● **DEINE AUFGABE**
Um wie viel Uhr stand die schreibende Person laut dem Textauszug über Radfahren und das Projekt «Refeel» auf, damit die Trainingseinheit noch in den Tagesplan passte?

● **TEXTAUSZUG**
══════════
Sport bedeutet für mich Ausgleich
Durch meine sportliche Sozialisation vom früheren Geräteturnen bedeutet der Sport für mich aber auch noch etwas anderes: Leistung. Früh entstand in meinem Kopf das Bild, dass das Bestreiten von Wettkämpfen zum ernsthaften Sporttreiben dazugehört. Nur schon beim Schreiben dieses Gedankens merke ich, wie komisch sich das anhört. Trotzdem lässt mich der Gedanke nicht los. Schon immer habe ich zu erfolgreichen Sportler*innen aufgesehen und wollte einmal die Möglichkeit haben, das Schweizer National Trikot, in welchem Sport auch immer, überzuziehen. Verfressen in diesen Gedanken, habe ich begonnen immer mehr und intensiver zu trainieren. Es motivierte mich zu merken, wie ich die Runde fast doppelt so schnell absolvierte und sich mein Körper entsprechend veränderte. Angespornt durch diese Veränderungen habe ich im zweiten Jahr begonnen nach Trainingsplan zu trainieren und mein halbes Leben nach dem Radfahren ausgerichtet. Ich habe weiterhin alleine trainiert. Ich habe begonnen Freunde zu vernachlässigen, bin um 4 Uhr morgens aufgestanden, damit meine Trainingseinheit noch in meinen Tagesplan passt und mir selbst ein einziges Glas Wein untersagt. Ich dachte, das sei der Schlüssel zum Erfolg. Ich habe immer mehr vergessen, wie sich Radfahren anfühlt.
REFEEL
Die Momente, die ich zu Beginn beschrieb, waren verschwunden. Ich habe Trugbilder erfolgreicher Personen nachgeeifert, die ich bewundert habe und noch immer bewundere. Ich habe mich von Strukturen leiten lassen, die nicht meinen Prinzipien entsprechen. Hier knüpft die Entstehungsgeschichte meines Projektes «Refeel» an. Es ist ein Schritt auf meinem Weg diese verlorene Energie und die damit verbundenen positiven Gefühle zurückzugewinnen.
Nach spätestens zwei Stunden Radfahren merkt man, dass fürs Training nicht nur mentale Energie, sondern auch die Energiezufuhr für den Körper essenziell ist. Ich habe mich früher, und ehrlich gesagt auch heute noch manchmal, während meinen Ausfahrten praktisch nicht ernährt. Mir war lange nicht bewusst, wie wichtig das vor allem auch bei langen Ausfahrten ist. So stand ich wieder vor einer längeren Ausfahrt ohne Verpflegung in der Hand. Ein Riegel musste her! Und aus diesem Gedanke wurde ein Herzensprojekt — Refeel.
══════════
[Datensätze]

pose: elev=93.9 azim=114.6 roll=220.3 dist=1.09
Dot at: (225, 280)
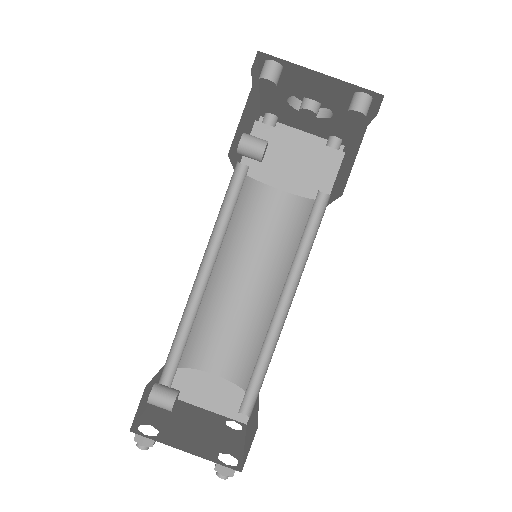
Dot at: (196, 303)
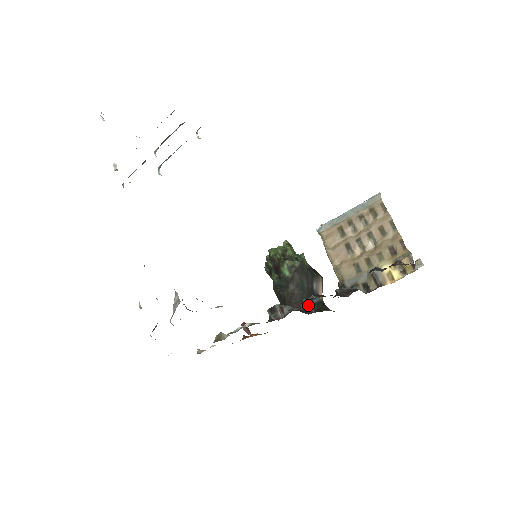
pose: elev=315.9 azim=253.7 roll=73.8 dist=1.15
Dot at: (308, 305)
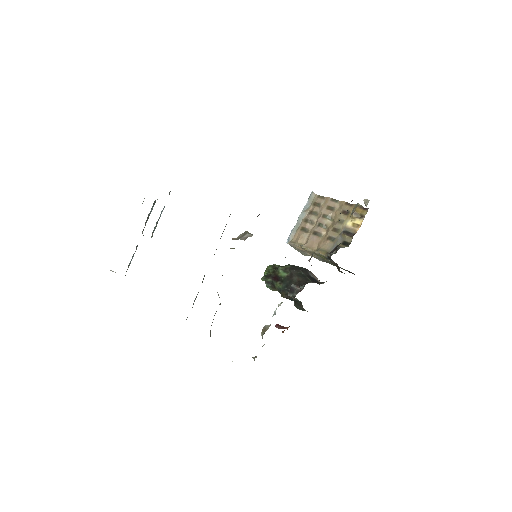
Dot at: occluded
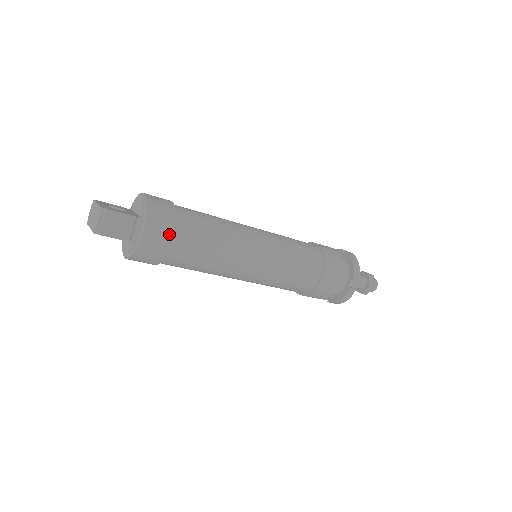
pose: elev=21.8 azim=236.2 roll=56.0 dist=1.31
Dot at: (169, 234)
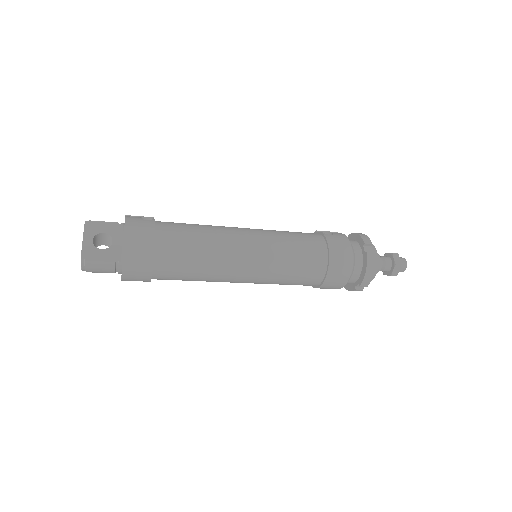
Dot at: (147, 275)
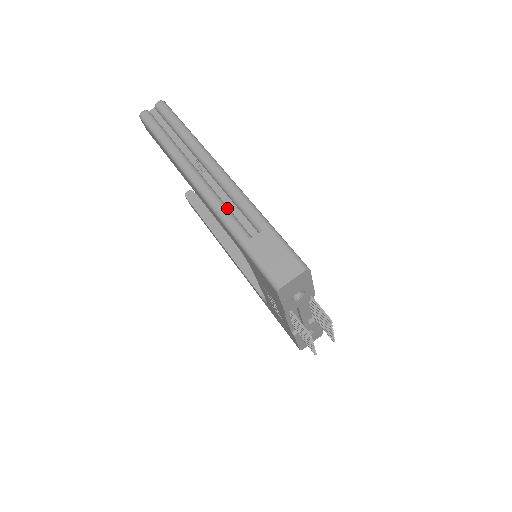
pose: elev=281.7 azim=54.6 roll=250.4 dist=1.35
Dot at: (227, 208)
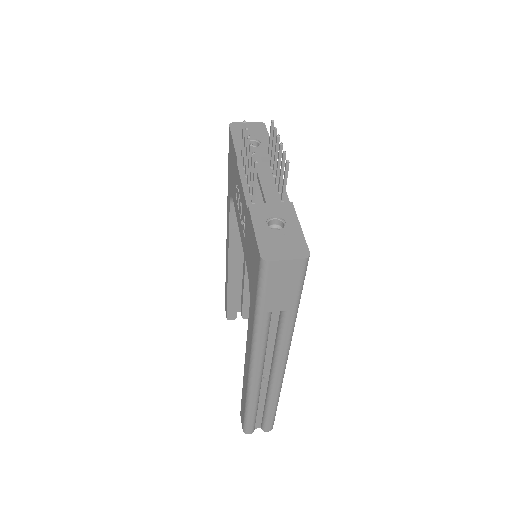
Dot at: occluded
══════════
● **ANTWORT**
Um 4 Uhr morgens.